• ФРАГМЕНТ:
┄┄┄┄┄┄
Здесь дело обстоит примерно так же, как в самóм историческом опыте мира жизни и мысли. Гуманитарные науки и философия открывают, как правило, не вообще что-то новое, прежде не бывшее, а, напротив, то, что было и раньше или даже было всегда, но вот здесь и теперь, в современном опыте сознания, как бы вдруг открылось при чтении (или перечитывании). В цитированном исследовании о «Войне и мире» автор с самого начала утверждает: «Книги характеризуются тем, как они живут в читательском восприятии» [Бочаров. Роман... 19].

«Дело чтения» С. Бочарова явным образом заключалось в том, чтобы утвердить и расширить правду и оправданность читательского восприятия в истории литературы и литературной критики, — ход мысли, который выводит гуманитарно-филологическое мышление — прямо через текст — за пределы как субъективистски понятого сознания, так и позитивистски понятых «литературного факта» и «литературного ряда».

Ситуация как задача

Установка «прямо через текст» позволила С. Бочарову уже в первой книге сделать, можно сказать, научно-инонаучное открытие, определившее направление его исследований. Молодому литературоведу удалось вскрыть в самих, по-толстовски, «сцеплениях» «Войны и мира» принципиальную и сквозную авторскую мысль, раскрывающуюся не в отвлеченной «мысли», «идее» или «концепции», а в том, что он определил как фундаментальную ситуацию огромного романа. Эта образно-смысловая ситуация возникает не в обычных, а скорее в экстремальных обстоятельствах (война 1812 года, но не только война), когда как бы вдруг складываются

новые отношения между людьми, на совершенно иной основе, чем прежде, невозможной до этой войны, да и после нее, но такие отношения, которые должны были бы быть всегда, — «общая жизнь», человеческое единство во имя простой и ясной, не разделяющей разных людей, но связующей их задачи [Бочаров. Роман… 17].

Речь идет о таких новых отношениях между людьми, которые чаще возникают на войне, а не в мирной жизни, но должны бы быть во время «мира», то есть в обычных, повседневных условиях. Иначе говоря, в мирной жизни эти отношения для самих людей не стихийная данность, а «задача».

Ситуация как задача — этим был вскрыт не только важнейший структурный элемент великого романа; само это открытие, рискнем предположить, оборачивалось для С. Бочарова тоже задачей, как-то сросшейся по жизни с его научным и человеческим обликом, с местом и временем его общественно-исторической и персональной ситуации.
┄┄┄┄┄┄
• ПРЕДСТАВЛЕННЫЙ МАТЕРИАЛ:
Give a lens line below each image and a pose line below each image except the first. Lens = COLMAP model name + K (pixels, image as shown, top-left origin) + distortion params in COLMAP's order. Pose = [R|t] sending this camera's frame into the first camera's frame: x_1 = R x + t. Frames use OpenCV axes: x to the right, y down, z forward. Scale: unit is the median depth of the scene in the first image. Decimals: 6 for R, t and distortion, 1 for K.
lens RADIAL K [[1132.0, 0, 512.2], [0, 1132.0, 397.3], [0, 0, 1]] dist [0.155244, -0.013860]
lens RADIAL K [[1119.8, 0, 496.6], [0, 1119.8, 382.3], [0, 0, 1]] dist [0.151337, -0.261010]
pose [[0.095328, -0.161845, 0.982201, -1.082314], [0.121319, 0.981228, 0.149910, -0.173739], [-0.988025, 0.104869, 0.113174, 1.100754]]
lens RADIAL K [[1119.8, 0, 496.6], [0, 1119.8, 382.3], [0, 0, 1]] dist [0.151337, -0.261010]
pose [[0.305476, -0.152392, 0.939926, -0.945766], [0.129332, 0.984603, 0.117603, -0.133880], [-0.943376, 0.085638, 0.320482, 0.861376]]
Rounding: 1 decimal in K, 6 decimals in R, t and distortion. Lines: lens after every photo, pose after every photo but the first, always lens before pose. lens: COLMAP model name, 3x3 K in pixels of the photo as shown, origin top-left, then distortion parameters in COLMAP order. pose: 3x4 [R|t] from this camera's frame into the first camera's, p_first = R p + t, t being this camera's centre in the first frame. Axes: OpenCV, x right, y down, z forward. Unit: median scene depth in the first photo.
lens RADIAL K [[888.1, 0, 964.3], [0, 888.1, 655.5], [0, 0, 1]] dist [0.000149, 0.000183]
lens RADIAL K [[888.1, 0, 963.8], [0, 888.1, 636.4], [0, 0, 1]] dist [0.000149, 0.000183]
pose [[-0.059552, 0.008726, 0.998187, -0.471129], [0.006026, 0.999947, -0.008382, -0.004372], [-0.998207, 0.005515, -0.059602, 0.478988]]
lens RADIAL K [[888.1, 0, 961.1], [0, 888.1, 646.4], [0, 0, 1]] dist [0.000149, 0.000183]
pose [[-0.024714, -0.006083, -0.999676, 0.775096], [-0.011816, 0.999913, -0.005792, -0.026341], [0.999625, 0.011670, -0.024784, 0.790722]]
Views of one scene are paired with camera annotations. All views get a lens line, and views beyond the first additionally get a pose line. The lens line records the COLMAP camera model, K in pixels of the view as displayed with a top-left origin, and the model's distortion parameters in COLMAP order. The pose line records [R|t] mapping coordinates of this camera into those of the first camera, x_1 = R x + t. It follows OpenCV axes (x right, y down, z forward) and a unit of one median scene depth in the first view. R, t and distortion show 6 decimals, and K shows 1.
┄┄┄┄┄┄
• О ЗАДАНИИ:
Можете дословно переписать часть фрагмента, начиная со слов «Ситуация как задача —» и заканчивая словами «и персональной ситуации.»?

• ОТВЕТ:
Ситуация как задача — этим был вскрыт не только важнейший структурный элемент великого романа; само это открытие, рискнем предположить, оборачивалось для С. Бочарова тоже задачей, как-то сросшейся по жизни с его научным и человеческим обликом, с местом и временем его общественно-исторической и персональной ситуации.